[Selection]
┌────────

The Dinagat Islands creation plebiscite was a plebiscite on the creation of the Province of Dinagat Islands from Surigao del Norte province in the Philippines. The plebiscite was held on December 2, 2006, and the results were announced on December 5, 2006.

Referendum question
The Dinagat Islands creation plebiscite was supervised and officiated by the COMELEC pursuant to Resolution No. 7743.

└────────

[Supplied information]
┌────────

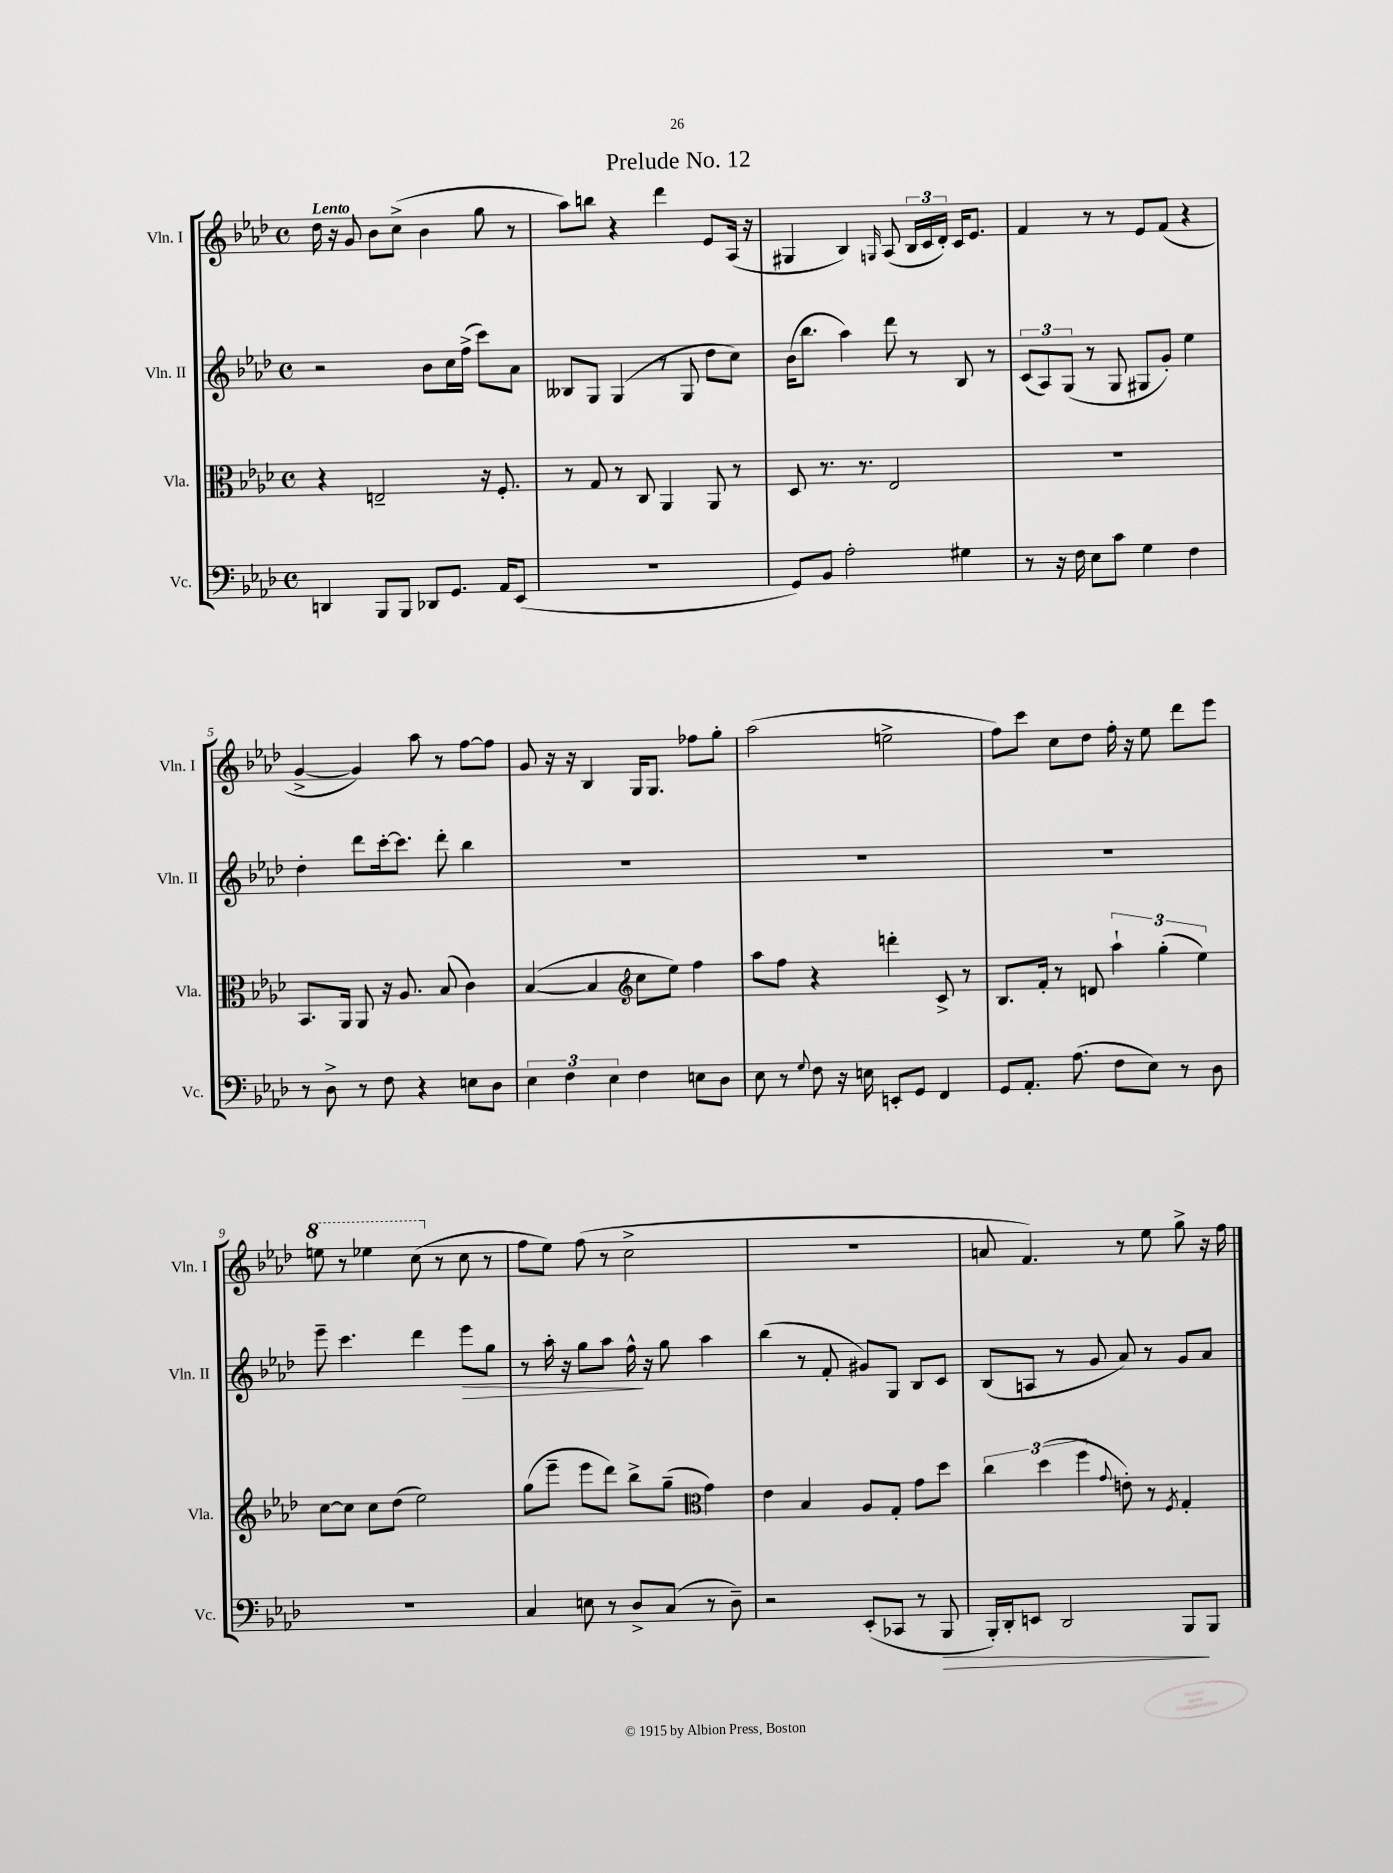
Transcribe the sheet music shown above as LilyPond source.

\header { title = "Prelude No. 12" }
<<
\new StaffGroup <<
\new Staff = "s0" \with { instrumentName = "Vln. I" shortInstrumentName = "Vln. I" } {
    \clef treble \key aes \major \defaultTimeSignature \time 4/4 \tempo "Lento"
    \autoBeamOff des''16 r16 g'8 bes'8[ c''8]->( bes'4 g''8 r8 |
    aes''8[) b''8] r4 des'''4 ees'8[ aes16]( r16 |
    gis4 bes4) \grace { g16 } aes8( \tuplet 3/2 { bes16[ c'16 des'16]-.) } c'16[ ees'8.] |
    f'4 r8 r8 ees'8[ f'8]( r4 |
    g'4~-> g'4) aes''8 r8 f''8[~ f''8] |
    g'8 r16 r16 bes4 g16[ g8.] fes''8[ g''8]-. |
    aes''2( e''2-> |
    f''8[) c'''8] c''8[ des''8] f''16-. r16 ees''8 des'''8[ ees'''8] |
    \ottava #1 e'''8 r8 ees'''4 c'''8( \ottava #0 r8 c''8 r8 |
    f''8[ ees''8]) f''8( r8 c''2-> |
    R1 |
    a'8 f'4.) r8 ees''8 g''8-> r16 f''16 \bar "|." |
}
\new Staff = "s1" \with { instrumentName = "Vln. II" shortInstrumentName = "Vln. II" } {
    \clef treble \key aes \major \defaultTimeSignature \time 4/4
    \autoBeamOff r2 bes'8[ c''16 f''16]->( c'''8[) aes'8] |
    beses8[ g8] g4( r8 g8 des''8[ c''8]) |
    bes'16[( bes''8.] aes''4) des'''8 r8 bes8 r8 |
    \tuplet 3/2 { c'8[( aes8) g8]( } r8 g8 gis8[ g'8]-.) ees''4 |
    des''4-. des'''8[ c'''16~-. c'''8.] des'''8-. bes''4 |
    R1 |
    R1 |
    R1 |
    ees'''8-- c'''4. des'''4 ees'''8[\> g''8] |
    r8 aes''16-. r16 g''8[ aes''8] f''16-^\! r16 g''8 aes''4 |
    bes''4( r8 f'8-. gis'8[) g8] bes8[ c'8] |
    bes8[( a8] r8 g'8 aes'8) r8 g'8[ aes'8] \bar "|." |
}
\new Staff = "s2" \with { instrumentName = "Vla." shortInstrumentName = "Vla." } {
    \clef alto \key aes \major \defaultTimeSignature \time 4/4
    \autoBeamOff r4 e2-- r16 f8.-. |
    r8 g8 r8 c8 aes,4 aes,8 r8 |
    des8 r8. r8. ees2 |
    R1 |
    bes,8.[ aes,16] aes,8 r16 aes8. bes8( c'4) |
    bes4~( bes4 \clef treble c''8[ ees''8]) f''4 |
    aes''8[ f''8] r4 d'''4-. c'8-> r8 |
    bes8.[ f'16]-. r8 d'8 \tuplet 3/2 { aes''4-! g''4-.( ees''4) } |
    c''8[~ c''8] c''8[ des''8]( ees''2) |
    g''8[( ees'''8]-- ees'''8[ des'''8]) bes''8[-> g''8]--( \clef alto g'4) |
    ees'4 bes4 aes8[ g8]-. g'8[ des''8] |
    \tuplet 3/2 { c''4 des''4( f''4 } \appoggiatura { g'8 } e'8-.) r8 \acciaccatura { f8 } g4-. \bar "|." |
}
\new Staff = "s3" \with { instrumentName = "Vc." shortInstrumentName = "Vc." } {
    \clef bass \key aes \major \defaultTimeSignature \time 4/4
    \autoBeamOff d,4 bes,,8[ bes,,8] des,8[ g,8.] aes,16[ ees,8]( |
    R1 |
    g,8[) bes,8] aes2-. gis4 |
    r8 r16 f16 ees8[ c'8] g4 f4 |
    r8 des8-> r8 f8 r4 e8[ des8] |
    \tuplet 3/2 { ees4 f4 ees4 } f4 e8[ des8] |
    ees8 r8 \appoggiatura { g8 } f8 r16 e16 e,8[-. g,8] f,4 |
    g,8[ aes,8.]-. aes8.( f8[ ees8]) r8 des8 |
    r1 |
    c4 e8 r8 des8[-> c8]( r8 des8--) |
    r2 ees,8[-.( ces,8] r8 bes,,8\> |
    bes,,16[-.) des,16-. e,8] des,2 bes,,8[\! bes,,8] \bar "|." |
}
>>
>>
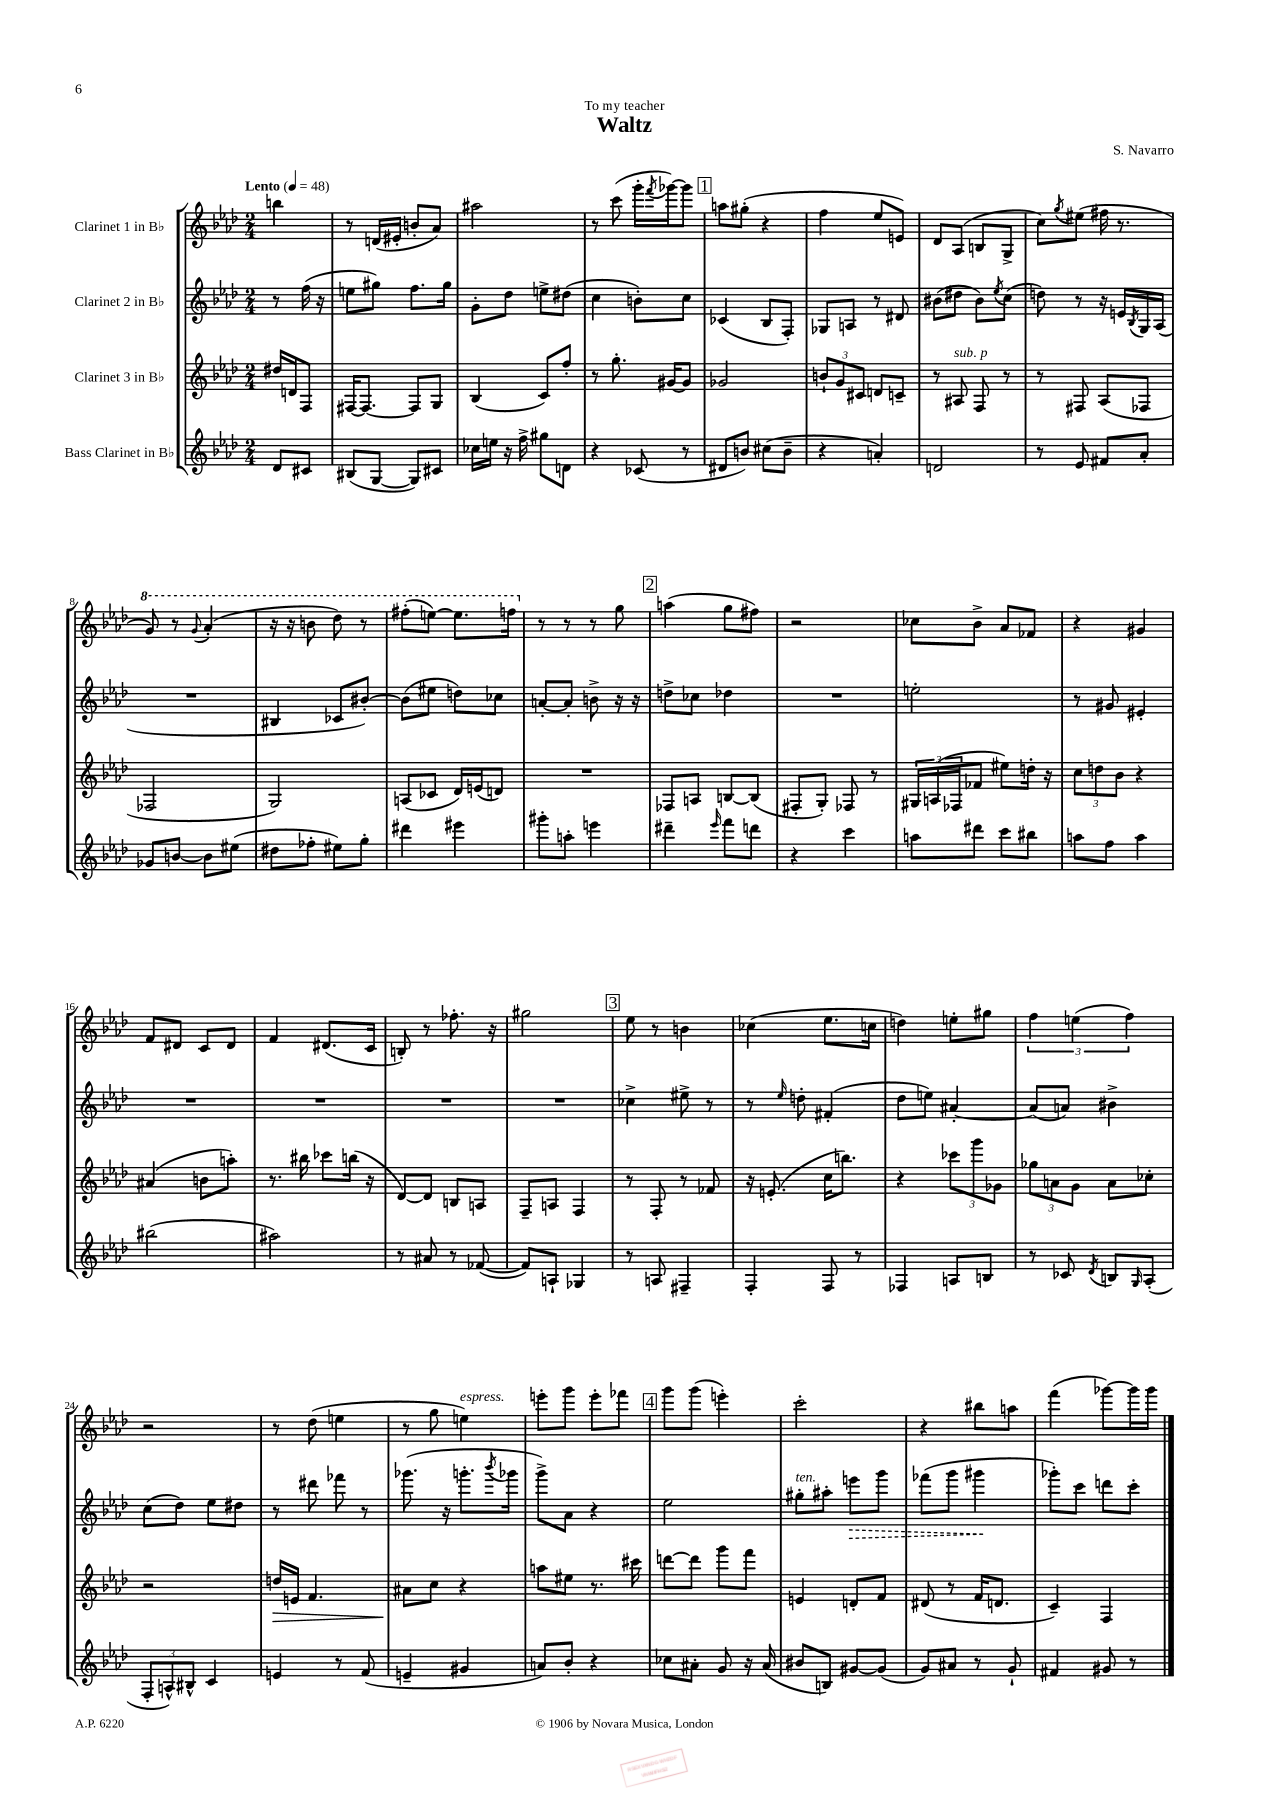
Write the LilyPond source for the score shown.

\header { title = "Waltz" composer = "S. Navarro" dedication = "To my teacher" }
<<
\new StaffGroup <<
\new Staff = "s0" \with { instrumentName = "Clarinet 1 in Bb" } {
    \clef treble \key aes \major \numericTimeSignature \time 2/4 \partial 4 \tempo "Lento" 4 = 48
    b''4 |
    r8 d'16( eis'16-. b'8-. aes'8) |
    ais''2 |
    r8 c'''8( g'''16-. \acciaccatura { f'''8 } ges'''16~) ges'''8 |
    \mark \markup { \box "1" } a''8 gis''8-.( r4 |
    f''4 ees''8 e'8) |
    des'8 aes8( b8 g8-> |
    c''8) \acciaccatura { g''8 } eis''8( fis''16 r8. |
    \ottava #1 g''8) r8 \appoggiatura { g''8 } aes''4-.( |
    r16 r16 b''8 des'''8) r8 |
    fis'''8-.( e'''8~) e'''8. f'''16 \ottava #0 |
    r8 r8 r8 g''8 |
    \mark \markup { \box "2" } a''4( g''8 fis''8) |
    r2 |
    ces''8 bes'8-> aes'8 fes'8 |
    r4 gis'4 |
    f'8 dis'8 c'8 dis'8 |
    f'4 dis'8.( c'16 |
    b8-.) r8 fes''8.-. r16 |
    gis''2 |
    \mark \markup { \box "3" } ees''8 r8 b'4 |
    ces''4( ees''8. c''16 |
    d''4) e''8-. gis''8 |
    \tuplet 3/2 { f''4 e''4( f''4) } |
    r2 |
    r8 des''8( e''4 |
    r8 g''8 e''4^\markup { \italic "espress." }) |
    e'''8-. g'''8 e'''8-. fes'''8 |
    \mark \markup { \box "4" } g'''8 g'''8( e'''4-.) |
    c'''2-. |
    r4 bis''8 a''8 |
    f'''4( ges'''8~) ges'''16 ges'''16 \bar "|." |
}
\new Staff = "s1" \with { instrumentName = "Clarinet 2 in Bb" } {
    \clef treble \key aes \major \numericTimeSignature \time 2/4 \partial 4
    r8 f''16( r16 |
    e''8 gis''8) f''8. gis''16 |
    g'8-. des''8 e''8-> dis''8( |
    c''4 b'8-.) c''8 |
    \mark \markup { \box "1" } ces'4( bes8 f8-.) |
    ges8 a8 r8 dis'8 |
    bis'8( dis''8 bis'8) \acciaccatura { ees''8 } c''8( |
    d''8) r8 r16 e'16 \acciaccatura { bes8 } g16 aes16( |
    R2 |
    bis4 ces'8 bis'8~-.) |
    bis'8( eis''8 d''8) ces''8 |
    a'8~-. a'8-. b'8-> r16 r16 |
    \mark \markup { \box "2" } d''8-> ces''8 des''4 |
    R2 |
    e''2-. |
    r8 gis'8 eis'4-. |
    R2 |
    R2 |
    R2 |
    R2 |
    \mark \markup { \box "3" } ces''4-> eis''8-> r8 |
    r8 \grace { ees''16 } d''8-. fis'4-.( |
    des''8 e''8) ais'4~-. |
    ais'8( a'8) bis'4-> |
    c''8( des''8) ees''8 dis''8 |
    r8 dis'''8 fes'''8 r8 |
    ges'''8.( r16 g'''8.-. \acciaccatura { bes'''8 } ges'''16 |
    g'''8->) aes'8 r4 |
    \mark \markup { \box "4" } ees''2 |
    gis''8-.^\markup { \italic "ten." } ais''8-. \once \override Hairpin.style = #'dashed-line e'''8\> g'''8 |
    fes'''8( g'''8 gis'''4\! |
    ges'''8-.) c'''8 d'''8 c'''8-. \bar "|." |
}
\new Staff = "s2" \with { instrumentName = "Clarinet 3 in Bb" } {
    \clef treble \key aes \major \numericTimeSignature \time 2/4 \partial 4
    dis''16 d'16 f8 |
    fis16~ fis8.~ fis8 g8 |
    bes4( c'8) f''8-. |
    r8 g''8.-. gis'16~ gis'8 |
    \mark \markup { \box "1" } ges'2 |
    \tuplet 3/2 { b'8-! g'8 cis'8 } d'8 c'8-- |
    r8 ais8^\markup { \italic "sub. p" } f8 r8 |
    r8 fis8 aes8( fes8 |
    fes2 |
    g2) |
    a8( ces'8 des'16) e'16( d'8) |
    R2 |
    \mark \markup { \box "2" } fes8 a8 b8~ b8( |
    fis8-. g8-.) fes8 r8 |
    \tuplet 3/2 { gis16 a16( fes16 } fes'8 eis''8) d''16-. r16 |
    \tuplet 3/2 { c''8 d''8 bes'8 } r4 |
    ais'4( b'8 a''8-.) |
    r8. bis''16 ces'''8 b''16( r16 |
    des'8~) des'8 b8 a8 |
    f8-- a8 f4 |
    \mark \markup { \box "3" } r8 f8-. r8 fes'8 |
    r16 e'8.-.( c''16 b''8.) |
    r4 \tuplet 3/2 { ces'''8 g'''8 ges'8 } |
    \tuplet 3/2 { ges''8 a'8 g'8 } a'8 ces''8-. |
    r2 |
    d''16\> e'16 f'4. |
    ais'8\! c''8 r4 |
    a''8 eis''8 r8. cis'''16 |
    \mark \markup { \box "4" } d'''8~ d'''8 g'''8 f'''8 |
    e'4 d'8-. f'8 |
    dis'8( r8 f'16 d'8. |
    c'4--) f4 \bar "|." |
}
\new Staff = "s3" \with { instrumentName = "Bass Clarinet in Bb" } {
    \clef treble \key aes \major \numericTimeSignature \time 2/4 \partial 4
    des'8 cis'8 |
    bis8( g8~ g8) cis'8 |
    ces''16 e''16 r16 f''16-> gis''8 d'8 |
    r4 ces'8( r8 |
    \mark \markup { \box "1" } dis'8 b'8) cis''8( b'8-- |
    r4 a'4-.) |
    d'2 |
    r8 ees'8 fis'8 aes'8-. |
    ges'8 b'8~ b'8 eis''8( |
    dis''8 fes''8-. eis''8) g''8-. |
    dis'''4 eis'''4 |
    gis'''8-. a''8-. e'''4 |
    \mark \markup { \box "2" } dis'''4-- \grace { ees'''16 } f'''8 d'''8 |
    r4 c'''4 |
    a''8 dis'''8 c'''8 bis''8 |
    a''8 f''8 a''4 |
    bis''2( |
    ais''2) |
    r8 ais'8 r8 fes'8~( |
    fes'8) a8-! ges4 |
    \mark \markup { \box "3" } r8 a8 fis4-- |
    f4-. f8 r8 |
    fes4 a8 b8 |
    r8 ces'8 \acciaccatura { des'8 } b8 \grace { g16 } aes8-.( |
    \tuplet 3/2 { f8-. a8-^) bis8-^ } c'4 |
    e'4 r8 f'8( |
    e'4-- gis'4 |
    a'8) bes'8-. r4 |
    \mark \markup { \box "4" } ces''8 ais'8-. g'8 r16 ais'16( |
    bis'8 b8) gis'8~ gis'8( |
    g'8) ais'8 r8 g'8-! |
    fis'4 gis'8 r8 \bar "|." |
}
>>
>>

└────────

[Problems to work on]
1. Rewrite the Dinagat Islands plebiscite text starting with "The Dinagat Islands creation plebiscite was a" and going on through "Resolution No. 7743.", putting "overseen" in place of "supervised".
2. Show each line of the records that contains the string "header". Case counts.

[Results for each task]
1.
The Dinagat Islands creation plebiscite was a plebiscite on the creation of the Province of Dinagat Islands from Surigao del Norte province in the Philippines. The plebiscite was held on December 2, 2006, and the results were announced on December 5, 2006.

Referendum question
The Dinagat Islands creation plebiscite was overseen and officiated by the COMELEC pursuant to Resolution No. 7743.

2.
\header { title = "Prelude No. 12" }
\header { title = "Waltz" composer = "S. Navarro" dedication = "To my teacher" }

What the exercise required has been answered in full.